To register the sequence you can then either perform the manual star selection as explained on the web site of Iris or use the "re-discovered" powerful coregister function. The requirement is to preset the polynome degree of the distorsion to 2 to accomodate with field rotation.

For a sequence of 11 images, m1...m11 - registration done on the first image.

The sequence is as simple as:

SETREGISTER 2
To configure the algorithm of registration with a degree 2 polynome

COREGISTER m1 m2

SAVE K2

COREGISTER M1 M3

SAVE K3

Repeat up to last image of the sequence... here I have 11 images

LOAD M1

SAVE K1
To complete the K sequence with the first image

ADD2 k 11

Change display thresholds adequatly to increase the image contrast - a background correction has been performed: command POINTON, manual clicks on the image background (several dozens), POLY, SYNTHE - POINTOFF to return to normal pointing mode. The automatic SUBSKY function here does not give good results because of the presence of the dark areas of the pinetrees

One can see on the image background a fixe pattern noise which probably comes from the CCD sensor.

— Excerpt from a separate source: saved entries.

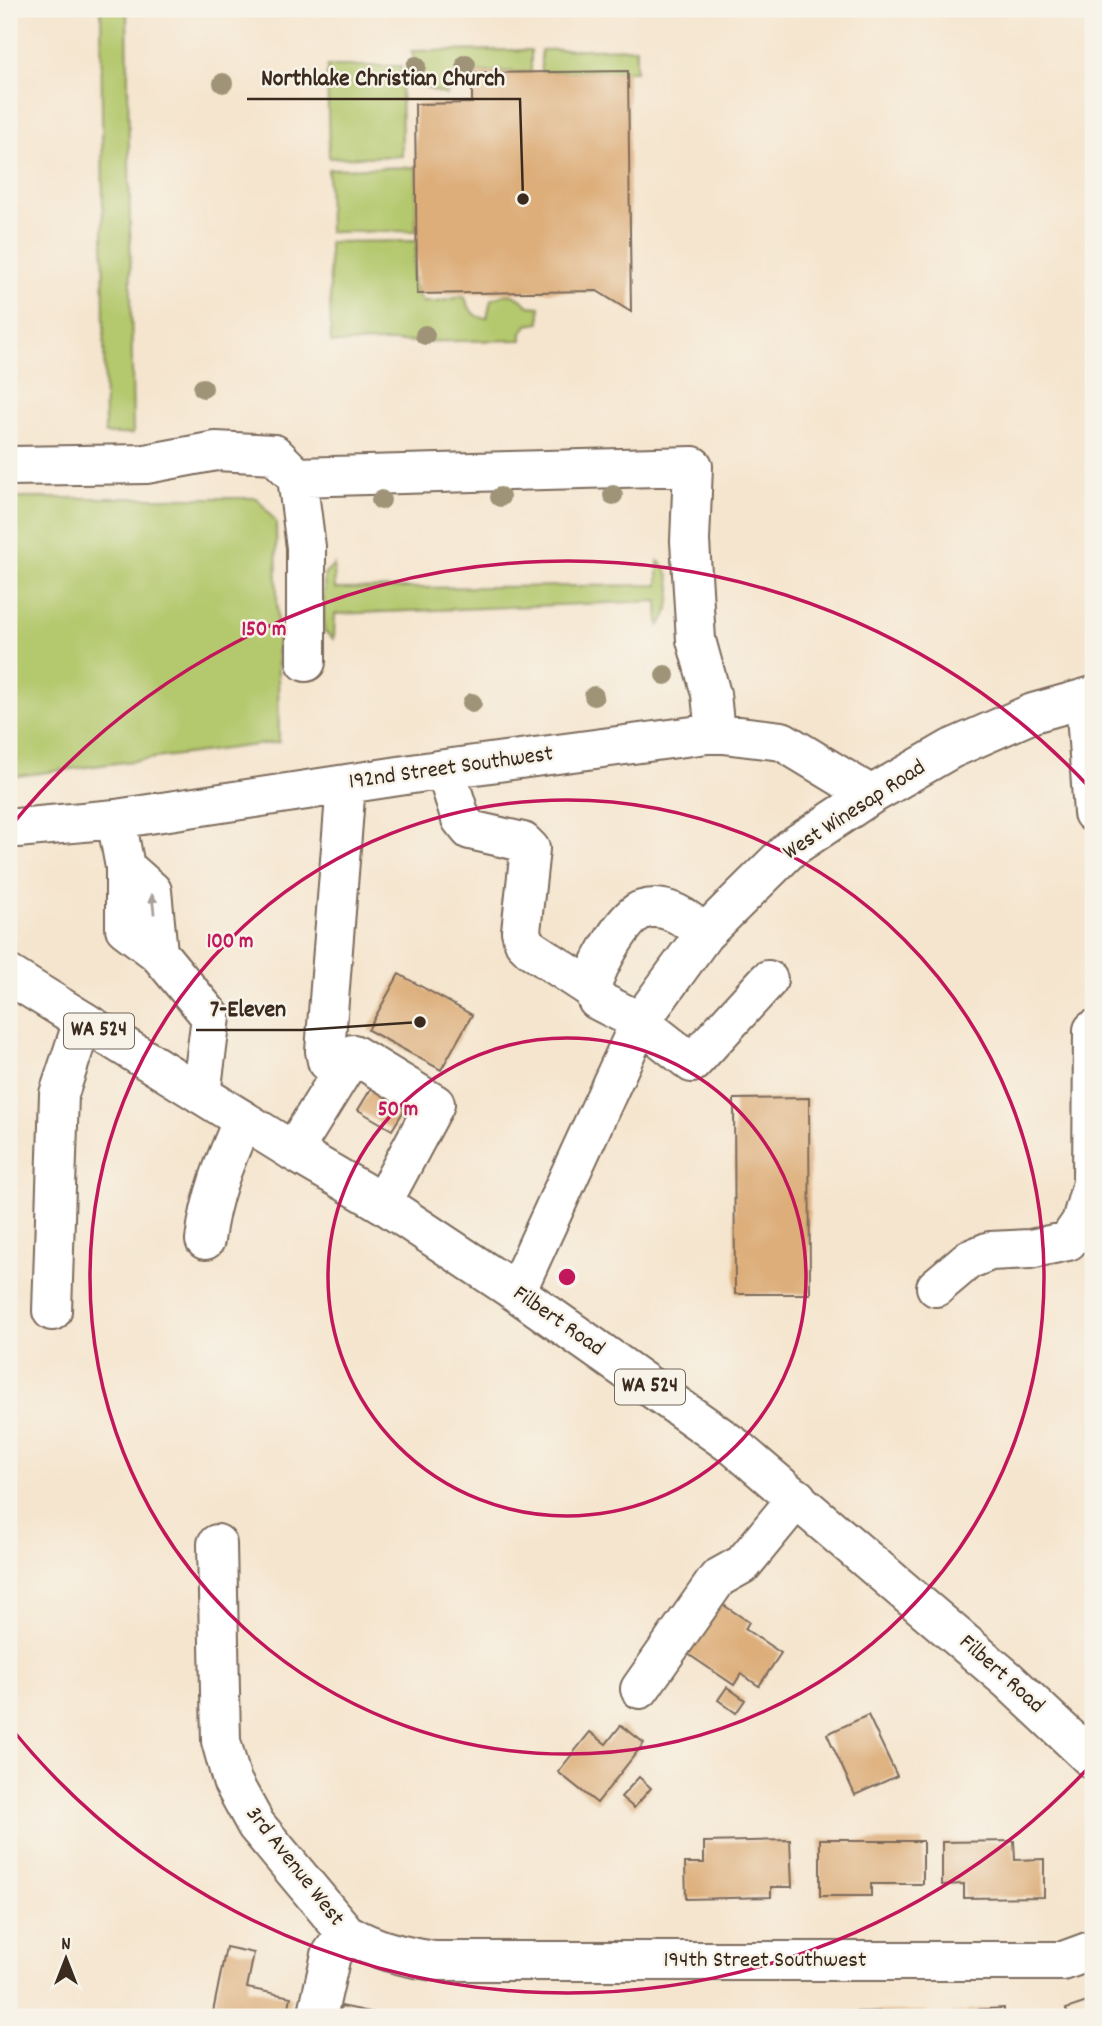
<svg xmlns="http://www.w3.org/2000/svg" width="1102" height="2026" font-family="Dekko,sans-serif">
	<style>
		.green { fill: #b4c86d; stroke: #787946; stroke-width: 2 }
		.building { fill: #ddae7a }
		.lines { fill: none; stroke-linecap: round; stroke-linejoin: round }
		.minor-casing { stroke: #7c6b5c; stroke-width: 42 }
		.major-casing { stroke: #7c6b5c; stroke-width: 42 }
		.minor { stroke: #fff; stroke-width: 38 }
		.major { stroke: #fff; stroke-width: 38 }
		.tree { fill: #9f9478 }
		.oneway { fill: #a79f9a }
		.ring { fill: none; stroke: #c2185b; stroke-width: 3.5 }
		.labels { text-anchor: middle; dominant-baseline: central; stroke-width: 5; stroke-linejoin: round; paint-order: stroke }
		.shield { fill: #f7f3e8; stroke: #73665b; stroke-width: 2 }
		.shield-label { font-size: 21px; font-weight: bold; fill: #3b2a1e }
		.street-label { font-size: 23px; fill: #3b2a1e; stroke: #f7f3e8 }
		.centre { fill: #c2185b; stroke: #f7f3e8; stroke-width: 3.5 }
		.ring-label { font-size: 21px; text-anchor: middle; font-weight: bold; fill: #c2185b; stroke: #f7f3e8; stroke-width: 5; stroke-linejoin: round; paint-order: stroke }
		.leader { fill: none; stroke: #3b2a1e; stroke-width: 2.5 }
		.callout-dot { fill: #3b2a1e; stroke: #f7f3e8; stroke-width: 2.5 }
		.callout-label { font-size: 24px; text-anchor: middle; font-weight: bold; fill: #3b2a1e; stroke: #f7f3e8; stroke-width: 5; stroke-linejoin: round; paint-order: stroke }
	</style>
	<rect width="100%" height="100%" fill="#f7f3e8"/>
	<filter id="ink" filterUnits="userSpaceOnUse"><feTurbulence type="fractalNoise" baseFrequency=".0143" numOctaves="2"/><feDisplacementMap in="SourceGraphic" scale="14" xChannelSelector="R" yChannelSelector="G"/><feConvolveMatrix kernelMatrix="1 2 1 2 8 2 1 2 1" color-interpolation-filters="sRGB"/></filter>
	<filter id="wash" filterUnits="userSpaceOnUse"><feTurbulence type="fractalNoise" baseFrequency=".00686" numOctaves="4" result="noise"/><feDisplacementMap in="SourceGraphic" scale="28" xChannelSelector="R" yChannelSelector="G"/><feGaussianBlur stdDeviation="1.57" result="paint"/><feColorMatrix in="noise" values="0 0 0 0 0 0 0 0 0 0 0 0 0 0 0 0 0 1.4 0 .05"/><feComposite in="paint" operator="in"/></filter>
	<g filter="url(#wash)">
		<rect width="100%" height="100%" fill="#f5e5ce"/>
		<path class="green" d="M101,9H127L133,434H105Z
			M636,48V71L541,72V50Z
			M531,50V72C500,73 463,64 446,95L426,88L411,51Z
			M327,66H401L402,156L329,158Z
			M416,167V231L329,232L328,169Z
			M417,241C414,264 407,283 423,302H437L464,296C470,309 472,318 487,318L491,300C509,291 515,293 529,306L540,307V323L527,325L522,333V340L331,343L329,242Z
			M9,498H257L276,522L279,742L9,777Z
			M658,561C677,572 673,613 659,626L658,601L335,614L334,639L324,631V575L334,565L335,589L658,585Z"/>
		<g id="blocks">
			<path class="building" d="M628,71L631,312L597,291L417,294L415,104L472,103V73Z
				M399,974L472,1015L441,1070L368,1030Z
				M375,1082L409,1102L392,1130L358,1110Z
				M809,1098L810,1294H735L734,1099Z
				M716,1600L749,1622L745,1629L781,1653L759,1686L741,1674L734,1685L682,1650Z
				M727,1687L745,1700L736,1713L718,1700Z
				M868,1715L897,1776L855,1795L827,1734Z
				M621,1725L644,1743L597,1803L558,1772L590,1732L606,1744Z
				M639,1777L651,1788L634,1808L621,1797Z
				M820,1839H849V1841H923V1884H871V1896H820Z
				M790,1840L792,1887H771V1897L686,1899L685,1863H704V1842Z
				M1014,1841L1015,1860L1044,1859V1897L964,1898V1884L942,1885V1842Z
				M226,1947L254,1953L247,1988L291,1997L287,2017H212Z
				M1093,2000V2017H1069L1066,2009Z
				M341,2006L390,2016V2017H339Z
				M1004,2008V2017H951V2014L967,2013V2010Z
				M926,2011V2017H840V2012Z"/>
		</g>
	</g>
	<g filter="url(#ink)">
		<use href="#blocks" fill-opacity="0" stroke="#7c6b5c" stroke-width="2"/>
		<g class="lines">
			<g class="minor-casing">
				<path id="minor" d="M9,466L146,464L216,451L274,454L297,477L306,547V662
					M297,477L693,466L690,541L696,640L711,694L715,733
					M1085,699L1093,813
					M445,769L461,819L470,830L523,842L530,849L521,931L524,942L531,949L592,989
					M116,819L125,867V928L158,953L211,1017L201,1094
					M17,828L116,819L445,769L715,733L782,741L871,795
					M125,867L152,891L158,953
					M704,934C688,919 666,902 642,910C625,915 595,968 593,985C592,991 595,995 597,1000L640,1022L692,1063L768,980
					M340,1074L327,1061L325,1051L346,784
					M293,1151L353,1054L435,1104L382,1203
					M205,1240C210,1197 225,1160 243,1120
					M936,1287L968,1260L990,1251L1030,1249L1068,1241L1081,1222L1092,1183L1093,1030
					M516,1292L640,1022L704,934L791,848L871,795L951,749L1033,713L1093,696
					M52,1311L59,1094L83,1021
					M217,1544L221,1741L232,1781L256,1825L346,1933C374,1950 402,1956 434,1961H1063L1093,1950
					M640,1689L718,1578L743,1564L797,1498
					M317,2017L331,1955L346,1933"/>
			</g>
			<g class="major-casing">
				<path id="major" d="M9,975L293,1151L382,1203L516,1292L735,1447L1008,1680L1093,1760"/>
			</g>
			<use href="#minor" class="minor"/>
			<use href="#major" class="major"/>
		</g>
		<g class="tree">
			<circle cx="466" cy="64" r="10"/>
			<circle cx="416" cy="66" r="10"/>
			<circle cx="223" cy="83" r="10"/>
			<circle cx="425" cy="335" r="10"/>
			<circle cx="203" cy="388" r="10"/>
			<circle cx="613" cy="495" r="10"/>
			<circle cx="500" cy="497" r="10"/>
			<circle cx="381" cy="500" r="10"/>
			<circle cx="665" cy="675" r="10"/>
			<circle cx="594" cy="696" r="10"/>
			<circle cx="472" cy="703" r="10"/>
		</g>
		<defs><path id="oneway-solid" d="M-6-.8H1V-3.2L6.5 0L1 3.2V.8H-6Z" transform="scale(1.75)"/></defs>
		<use class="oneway" href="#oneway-solid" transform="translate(153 904) rotate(-96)"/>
	</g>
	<g class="ring">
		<circle cx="567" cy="1277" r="239"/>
		<circle cx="567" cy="1277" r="477"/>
		<path d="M1091 1765A716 716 0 0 1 11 1728M11 826A716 716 0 0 1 1091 789"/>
	</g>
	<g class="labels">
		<g class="shield">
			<rect x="64" y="1013.5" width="70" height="35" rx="5"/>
			<rect x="615" y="1369.5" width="70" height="35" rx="5"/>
		</g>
		<g class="shield-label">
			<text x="99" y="1031">WA 524</text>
			<text x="650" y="1387">WA 524</text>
		</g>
		<g class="street-label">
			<text transform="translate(451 769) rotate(-8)">192nd Street Southwest</text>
			<text transform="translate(855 811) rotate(-33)">West Winesap Road</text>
			<text transform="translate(558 1322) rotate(35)">Filbert Road</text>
			<text transform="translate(1001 1675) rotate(42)">Filbert Road</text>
			<text transform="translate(294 1867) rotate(52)">3rd Avenue West</text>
			<text x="765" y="1961">194th Street Southwest</text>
		</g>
	</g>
	<circle cx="567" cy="1277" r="10" class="centre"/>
	<g class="ring-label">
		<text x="264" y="635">150 m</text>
		<text x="230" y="947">100 m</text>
		<text x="398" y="1115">50 m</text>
	</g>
	<path class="leader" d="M523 199L520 99H247M420 1022L301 1030H196"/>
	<g class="callout-dot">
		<circle cx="523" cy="199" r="7"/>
		<circle cx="420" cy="1022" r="7"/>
	</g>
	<g class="callout-label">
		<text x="383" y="85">Northlake Christian Church</text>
		<text x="248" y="1016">7-Eleven</text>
	</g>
	<rect width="1102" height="2026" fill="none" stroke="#f7f3e8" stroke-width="35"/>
	<g transform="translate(66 1959)" stroke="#f7f3e8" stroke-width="5" paint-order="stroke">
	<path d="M0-5L12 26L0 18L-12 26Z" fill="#3b2a1e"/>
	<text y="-10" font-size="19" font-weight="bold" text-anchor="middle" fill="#3b2a1e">N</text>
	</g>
</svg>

Un fortunatly as the star motion was almost parallel to this pattern, the registration did not eliminate it. It would have been better to have either change the camera orientation or moved slightly the camera randomly between each exposure. large image.

The 11 images added with no registration
Animated gif of the sequence not registered, it is nice to admire the sky rotation Animated gif of the registered sequence, now the pinetrees are moving... the distorsion is perfectly computed, the stars are kept at the same position all along the sequence
1:1 area around the comet with M34 - 11x30sec - 330sec total exposure - 400 ISO
2:1 Black&White, inverted - we can guess the 2 tails of the Machholtz comet - the stars "square shape" is probably due to a combination of too long exposure time and jpg compression effect
So, is it the revolution ?
  • Yes ! - Taking direct images of sky by simply putting your camera on the ground is so easy... the sensitivity of the new digital camera allows sky image recording with short exposure, short enought to record something within the exposure duration limit where sky rotation is not or almost not visible. Then the addition of images to increase the contrast is only limited by your patience and the sensor background noise.
  • But, do not dream... this is for wide field images as the limitation is the maximum exposure duration to get star images with no motion due to sky rotation visible, this being not compensated as you do not have an equatorial mount.
    You can compute the max exposure time for each focal configuration if you know some basic facts on the sensor.
Exposure duration computation

To not see star motion on the image, this means that the star shall not move of more than one pixel during the exposure.

The angle on the sky seen by a pixel is:
p/F, in radian, considering a small angle, with p pixel size and F focal of the lens
On the sky, the star will move by 15 degrees by hour. The apparent angle is more important if the star is close to the equator and at the extreme null at the polar north. So, we shall multiply the 15 degrees by hour by the cosinus of the declinaison.
In my example p=5.6 10-3 mm, F=7.9mm - if we consider shooting at 45°, the maximum exposure shall have been 14 sec. With 30 sec, the star motion is in fact visible and cross 2-3 pixels as expected.

Sensor Pixel Size ?
The Sony Super CCD HAD is a 1/1.8" - this means a Horizontal by Vertical dimension of 7.176mm x 5.319mm (for detailed explanation on sensor dimension click here). The number of pixel in the "Fine" image is 1280x960. By dividing the horizontal dimension by 1280 we find a pixel size of 5.6 microns. If you do the same on the vertical dimension, the pixel appears to be square.